Conventional DAWs are built around tracks, lanes, and left-right pan. That works for arrangement, but it collapses the feeling of multiple voices sharing a room into a narrow strip of controls.
Composer starts from a different assumption: source position is part of the composition itself. The project’s core interface is a large bird's-eye radar where every sound source is visible relative to the listener and can be selected, dragged, frozen, pinned, or muted directly in space.
"Not a timeline with panning. A field with inhabitants."
Spatial audio as interface, not post-production effect.
The project sits between web audio tooling and installation logic. Instead of treating HRTF rendering as polish applied at the end, Composer makes spatial placement the primary authoring metaphor from the first interaction.

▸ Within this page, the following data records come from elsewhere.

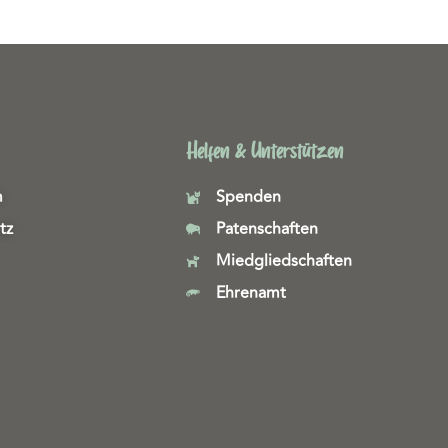
Helfen & Unterstützen
m
Spenden
tz
Patenschaften
Miedgliedschaften
Ehrenamt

The live system separates ambient environment from composition structure. That makes it possible to pair a mood layer with anchored conversational layouts, so the same field can work as an instrument, a staging surface, or a spatial interview room.

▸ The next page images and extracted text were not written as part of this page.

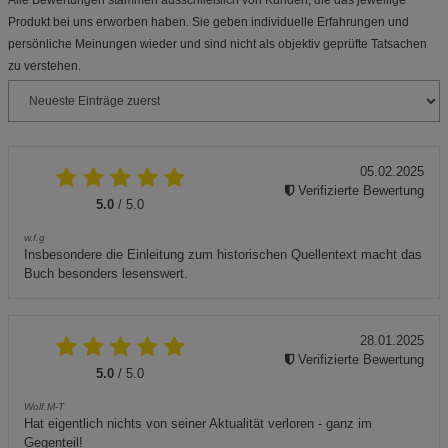
Produkt bei uns erworben haben. Sie geben individuelle Erfahrungen und
persönliche Meinungen wieder und sind nicht als objektiv geprüfte Tatsachen
zu verstehen.
05.02.2025
Verifizierte Bewertung
5.0
/ 5.0
w.f.g
Insbesondere die Einleitung zum historischen Quellentext macht das
Buch besonders lesenswert.
28.01.2025
Verifizierte Bewertung
5.0
/ 5.0
Wolf.M-T
Hat eigentlich nichts von seiner Aktualität verloren - ganz im
Gegenteil!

A radar layout backed by compositions, drift, and diarization.
Sources are positioned across a radar interface and rendered binaurally through Resonance Audio. The placement model is intentionally direct: what you see in the field is what you hear in the headphones. In ambient mode, clouds drift through the field as looping objects; in composition mode, named anchor slots define stable relational positions for voices.

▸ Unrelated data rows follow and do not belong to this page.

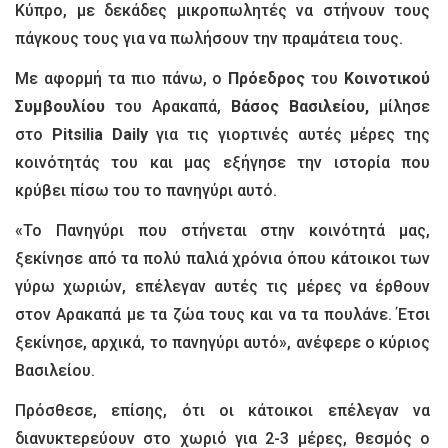
Κύπρο, με δεκάδες μικροπωλητές να στήνουν τους
πάγκους τους για να πωλήσουν την πραμάτεια τους.
Με αφορμή τα πιο πάνω, ο
Πρόεδρος
του
Κοινοτικού
Συμβουλίου
του Αρακαπά,
Βάσος Βασιλείου,
μίλησε
στο
Pitsilia Daily
για τις γιορτινές αυτές μέρες της
κοινότητάς του και μας εξήγησε την ιστορία που
κρύβει πίσω του το πανηγύρι αυτό.
«Το Πανηγύρι που στήνεται στην κοινότητά μας,
ξεκίνησε από τα πολύ παλιά χρόνια όπου κάτοικοι των
γύρω χωριών, επέλεγαν αυτές τις μέρες να έρθουν
στον Αρακαπά με τα ζώα τους και να τα πουλάνε. Έτσι
ξεκίνησε, αρχικά, το πανηγύρι αυτό», ανέφερε ο κύριος
Βασιλείου.
Πρόσθεσε, επίσης, ότι οι κάτοικοι επέλεγαν να
διανυκτερεύουν στο χωριό για 2-3 μέρες, θεσμός ο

Composer supports layouts like the Dyad, Council, Journal, and Interview. Each template defines azimuth, elevation, and distance slots that can be filled manually or via speaker diarization.
AssemblyAI handles speaker detection when a public audio URL or uploaded mix is ingested. Detected speakers are routed into the active composition as positioned sources. When the number of speakers exceeds the current layout, Composer offers a mismatch flow so the field can switch compositions or expand to fit.
Web-native spatial mixing with automated voice parsing.
Spatial composition becomes an editing decision much earlier.
The main lesson is that diarization is not just a transcription feature. Once each voice becomes a movable or anchorable source, analysis turns directly into arrangement. The browser stops being a playback surface and becomes a staging environment.
The larger idea in the progress notes is persistence across sessions: shared arrangements, ghost traces, and saved spatial structures that make the field feel less like a one-off mixer and more like a place you return to.